## Task details
Copy exactly, and copy only, the lines from the one bearing "KNVB toont Oranje-portretten in hart..." through the final line of the records.

+++

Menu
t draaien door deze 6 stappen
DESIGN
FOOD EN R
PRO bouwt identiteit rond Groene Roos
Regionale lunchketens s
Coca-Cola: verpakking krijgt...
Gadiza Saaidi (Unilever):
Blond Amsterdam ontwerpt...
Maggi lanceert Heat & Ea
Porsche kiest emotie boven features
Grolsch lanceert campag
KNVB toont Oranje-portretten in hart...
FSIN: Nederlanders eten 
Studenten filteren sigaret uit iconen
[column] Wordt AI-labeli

+++

## Expected answer
KNVB toont Oranje-portretten in hart...
FSIN: Nederlanders eten 
Studenten filteren sigaret uit iconen
[column] Wordt AI-labeli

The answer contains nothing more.